Fish and Cherries Productions

Creative content from a mad mind.


Reel Snippet – Whiskey Tango Foxtrot


Synopsis: In 2003, television journalist Kim Baker (Tina Fey) is put on an assignment in Afghanistan for a few months to cover the efforts of the War on Terror. Shacked up with other reporters in a shabby domicile, she comes into contact with a number of colorful characters. These include Tanya (Margot Robbie), an Australian reporter who knows her way around the area, Fahim (Christopher Abbott), a nervous newlywed fixer trying to provide good stories while keeping his head down, Iain (Martin Freeman), a Scottish reporter with a lecherous streak, Al Massoud Sadiq (Alfred Molina), a political figure in Afghanistan who seems to have his fingers in everything, and General Hollanek (Billy Bob Thornton), a Marine who has become cynical after so much wasted effort out there. Months turn into years as Kim dives into more and more stories while her friends get worried that she’s becoming addicted to the thrill of danger out in the Middle East.

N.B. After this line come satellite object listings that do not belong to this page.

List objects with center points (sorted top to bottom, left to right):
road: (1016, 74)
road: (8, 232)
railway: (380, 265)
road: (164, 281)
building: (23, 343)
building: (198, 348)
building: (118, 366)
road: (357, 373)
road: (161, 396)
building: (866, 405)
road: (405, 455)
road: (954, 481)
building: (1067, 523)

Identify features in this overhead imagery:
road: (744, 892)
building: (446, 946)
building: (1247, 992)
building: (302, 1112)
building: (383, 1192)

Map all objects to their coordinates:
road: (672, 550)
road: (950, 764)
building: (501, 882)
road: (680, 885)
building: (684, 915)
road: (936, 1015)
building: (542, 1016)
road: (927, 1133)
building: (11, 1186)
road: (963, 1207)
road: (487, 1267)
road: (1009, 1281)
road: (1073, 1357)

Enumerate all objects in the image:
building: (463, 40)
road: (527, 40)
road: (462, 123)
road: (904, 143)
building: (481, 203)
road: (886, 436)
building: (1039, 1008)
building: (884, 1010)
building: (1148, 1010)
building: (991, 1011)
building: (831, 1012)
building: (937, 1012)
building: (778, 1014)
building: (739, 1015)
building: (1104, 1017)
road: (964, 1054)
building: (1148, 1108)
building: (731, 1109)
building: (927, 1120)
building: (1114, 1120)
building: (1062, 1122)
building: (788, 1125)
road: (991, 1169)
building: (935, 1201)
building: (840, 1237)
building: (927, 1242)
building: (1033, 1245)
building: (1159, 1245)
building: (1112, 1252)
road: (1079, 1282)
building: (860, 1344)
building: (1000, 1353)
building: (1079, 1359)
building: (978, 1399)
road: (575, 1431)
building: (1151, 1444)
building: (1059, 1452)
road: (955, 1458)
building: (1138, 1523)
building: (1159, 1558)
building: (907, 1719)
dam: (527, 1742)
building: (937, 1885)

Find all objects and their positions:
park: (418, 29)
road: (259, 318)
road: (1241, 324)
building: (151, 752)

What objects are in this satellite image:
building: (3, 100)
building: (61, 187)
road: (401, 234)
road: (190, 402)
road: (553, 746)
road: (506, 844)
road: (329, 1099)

Review: Whiskey Tango Foxtrot was quite good, but not nearly as much of a comedy as it was advertised to be. It’s more of a dramedy with Kim having to face the fact that she may have a real addiction and that her actions may have unintended consequences. That said, there are quite a few amusing moments, Fey and Thornton being good enough comedians to sell some great gallows humor in their situation. In fact, the strength of the characters and their interactions are what make this movie work so well.

Like The Hurt Locker, this movie focuses on how war can be an addiction for some people. Unlike The Hurt Locker, it comes from a civilian angle, which makes it a little more blatant at the very least. While a soldier’s addiction to war is definitely powerful, Kim is well out of her natural element, showcased when she rushed into a firefight just to get some good shots. People tend to be drawn to things that are new and dangerous, so this sort of thing was practically catnip to Kim. The movie drives the point home by making comparisons to heroin addicts or people who hurt themselves to make their bodies produce similar chemicals; normally this would be heavy handed with the message, but a lot of people might learn a thing or two about those addicts from this movie.

Ultimately, what I like about this film is that it’s a quintessentially progressive film. Both genders are treated equally with flaws and good attributes, the female protagonist doesn’t need a man in order to be useful, it passes that Bechdel Test so many people hold in high regard, and the Afghan people include a mixture of good and bad (like any group of people) rather than being treated primarily as savages. All the characters in this movie are just people. You could switch most or all of the genders around and it would play out exactly the same. That is what stories should aspire to be. It may not be a frontrunner for IMDB’s Top 100, but Whiskey Tango Foxtrot gives us a bright look at cinema’s potential future.

Fun Tidbit: A review of The Taliban Shuffle: Strange Days in Afghanistan and Pakistan by Kim Barker, the book this movie was based on,commented that the main character read like a snarky Tina Fey-type. Well, someone had a crystal ball that day.